The Last Visitor: A Novel

The uninhabited Ilas Desertas are desolate islands populated by a few rabbits and endangered monk seals, and they really exist, part of the Portuguese Madeira Archipelago, some miles off the Moroccan coast. Or at least three of them do. The fourth, Navigaceo and its 19th century lighthouse, where The Last Visitor’s action takes place, had a unique fate. The author informs us in his Acknowledgements, “Upon completion of this book, it mysteriously sank beneath the ocean waves, taking the lighthouse with it, never to be seen again.”
Whether real or not, Navigaceo is a lovely place to set a fast-paced thriller. Martin Griffin is coming off his first one of these books, the well-received The Second Stranger, and he keeps everything moving along briskly. Tess is a documentary filmmaker, whose hugely anticipated debut work, Spill, about oil company chicanery, went spectacularly wrong. The details of that unfold slowly.
Now a former wunderkind, Tess is trying to rebuild her reputation and bank account, and an invitation to Navigaceo with an environmental group, Seawild, that wants to document those procreating monk seals is quite welcome. It almost sounds relaxing.
So Tess goes to the island, spends four uneventful days with the scientists and the seals, and then comes home with her footage and reams of marine mammal data. Right? Wrong! Quite early in the book a decaying body is discovered on the island, which supposedly hasn’t seen a human visitor in 70 years. What’s more, the decedent is wearing a Seawild jacket. And he didn’t die peacefully.

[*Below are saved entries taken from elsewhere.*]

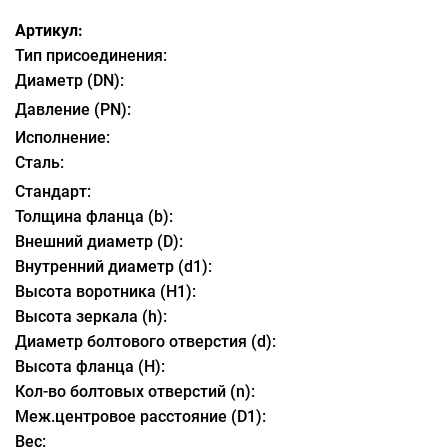
Артикул:
Тип присоединения:
Диаметр (DN):
Давление (PN):
Исполнение:
Сталь:
Стандарт:
Толщина фланца (b):
Внешний диаметр (D):
Внутренний диаметр (d1):
Высота воротника (H1):
Высота зеркала (h):
Диаметр болтового отверстия (d):
Высота фланца (H):
Кол-во болтовых отверстий (n):
Меж.центровое расстояние (D1):
Вес:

“The stains around his clothing weren’t volcanic rock dust,” Tess observes. “They were blood. I was looking at a hole made by a blade.”
It soon transpires that the only possible murder suspects, part of a previously undisclosed expedition two years ago, are right there with Tess on the island. There’s only three of them, and all are acting suspicious in one way or another. Red herrings abound. Maybe they’re all guilty.
Griffin has a good time presenting the four days on the island, with Tess first suspecting one of the party, then another, and intercutting it with flashback sections on the making of Spill. There are abundant mysteries, a vanishing cellphone, a swallowed key, a sabotaged radio, a mysterious shadow captured on film, a security-clearance ID card, a brewing storm, various conspiracy theories. There is much sneaking around after lights out.
Most environmental expeditions are, of course, fairly peaceful, with a nice writeup in National Geographic the ultimate goal. This one could star Scarlett Johansson or Anya Taylor-Joy, if the filmmaker’s story is itself made into a film. The screenwriter wouldn’t even need to add the cliffhanger ending with Tess confronting the newly revealed bad guy on the rusting balcony of the ancient lighthouse. It’s already in the book, quite dramatic, and a bit farfetched.